Okay, Where Actually is L.A.?

Los Angeles Map... sort of
Los Angeles Map… sort of

Even casual followers of our fine city vaguely know about the labyrinthine geographical complexities of Los Angeles. The old line, “There’s no there there,” which I always took as an outsider’s misguided slap at L.A., sort of makes sense in the context of our map.

Look up sprawling in the dictionary, or rather on dictionary.com these days, and you’d expect to find an aerial shot of this city of angels and angles. L.A. proper seemingly stretches on forever, which means the inevitable hours in traffic if you’re going anywhere across town. Okay, we get that, we handle that as part of living in one of America’s urban treasures.

The thing is, though, that sprawl often isn’t even a part of our city, although it’s smack dab centrally located in it, or inside it, or about it anyway.

Confused yet? You will be.

Long ago, some people came up with the bright idea that it would work well if other cities and towns were allowed to be placed directly into the middle our already spread out metropolis.

Were they playing a practical joke? Okay, it worked. We’re all confused.
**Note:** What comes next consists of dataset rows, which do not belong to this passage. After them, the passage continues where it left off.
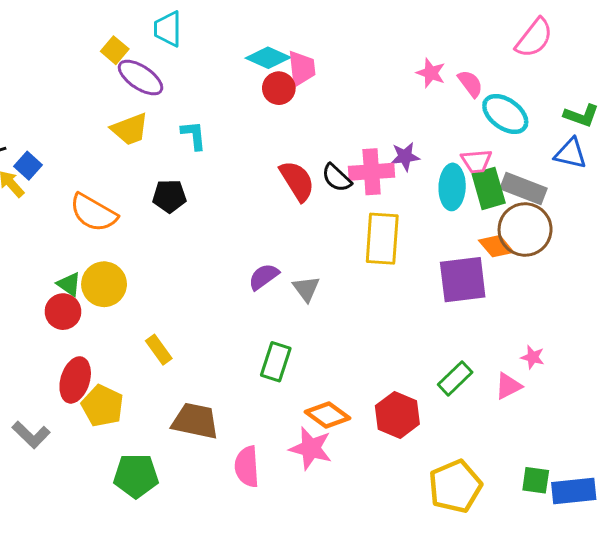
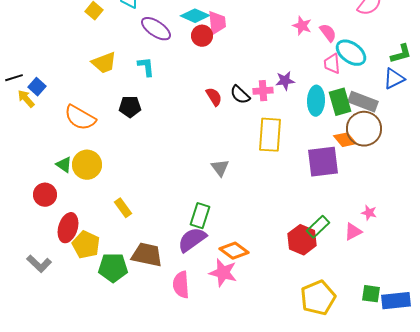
purple ellipse: (141, 78) -> (156, 29), moved
green L-shape: (581, 116) -> (401, 54), turned -35
blue triangle: (571, 154) -> (394, 79), turned -40
pink trapezoid: (476, 161) -> (332, 64), moved, turned 90
pink cross: (372, 172) -> (263, 91), size x0.7
red semicircle: (297, 181) -> (214, 97), size x0.7
purple semicircle: (264, 277) -> (192, 240), moved, size x1.4
red circle: (63, 312) -> (45, 195), moved
red hexagon: (397, 415) -> (302, 240), moved
green pentagon: (136, 476) -> (113, 268), moved

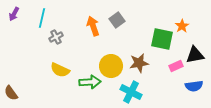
I’ve lived here for two decades and I’m never 100% sure when I’m in L.A. or in a neighboring location, although this neighbor lives kind of in our house, not next door.

Can you imagine other city planners dropping, say, Jersey City into the land currently occupied by New York’s Central Park? Or, for my international reader, how about situating Liverpool just north of Mayfair in central London?

To locals, it’s confusing enough. Imagine how visitors must feel as they Zip car around trying to understand the perplexing design of L.A.’s start-and-stop and then start all over again layout. Are they’re actually in L.A. or perhaps visiting one of the many other cities and towns that are inexplicably situated inside the perimeter of our greater – and I only refer to that in respect to size – city.

Explain to an out-of-towner then that in order to drive to a particular restaurant in L.A. means that they will leave L.A., enter Culver City (not L.A.), exit Culver City, enter L.A. again in Del Rey, head through Marina Del Rey (not L.A.) come back into L.A. (Venice) and then get stuck in traffic driving through Santa Monica (def not L.A.) before arriving in Pacific Palisades (back in Los Angeles again) and you may have to resuscitate them with oxygen.

Look at the map and you’ll wonder how this ever started.

The strangest section has to be the putter-shaped L.A. cutout that starts near Watts and then keeps it’s incredibly skinny perimeter for many miles south, surrounded by non L.A. communities like Gardena, Carson and Torrance. This pencil thin piece of L.A. at some points only exists under the 110 Freeway. It’s as if City Council declared that’s okay we’ll keep the highway for L.A. and you others can have the land on both sides.

The Valley doesn’t escape the action either, as Studio City, Toluca Lake, Cahuenga Pass and even Hollywood – proud L.A. neighborhoods all – push in from four sides on non-L.A. stalwart Universal City. Yeah, L.A. but we got the King Kong tram car!

Nearby, show-bizzy Burbank is at least only surrounded by Los Angeles on three sides. Glendale covers the fourth. And all the way up north don’t forget about rectangular soloist San Fernando which looks to its L.A. connectors Slymar, Pacoima and Mission Hills without the least bit of city envy.

Back on the pricier side of the hill, you might get a kick out of the tiny Veterans Administration zone (not L.A.) that is just a blip of land sandwiched between Brentwood, Westwood and West L.A. – all parts of our city. And for those who might be wondering, East Los Angeles near downtown isn’t Los Angeles either, but if anyone there wants to get a taste of L.A. proper they can just walk across the street to Boyle Heights.

Baldwin Hills is fun because it’s actually in Los Angeles and not in Los Angeles. Please don’t ask me to decipher that one. With all of this happening on the LA. map, it’s absolutely no surprise that when we finally get our football team, sometime before 2050, they’ll play their home games in Inglewood, which is conveniently surrounded by three Los Angeles neighborhoods.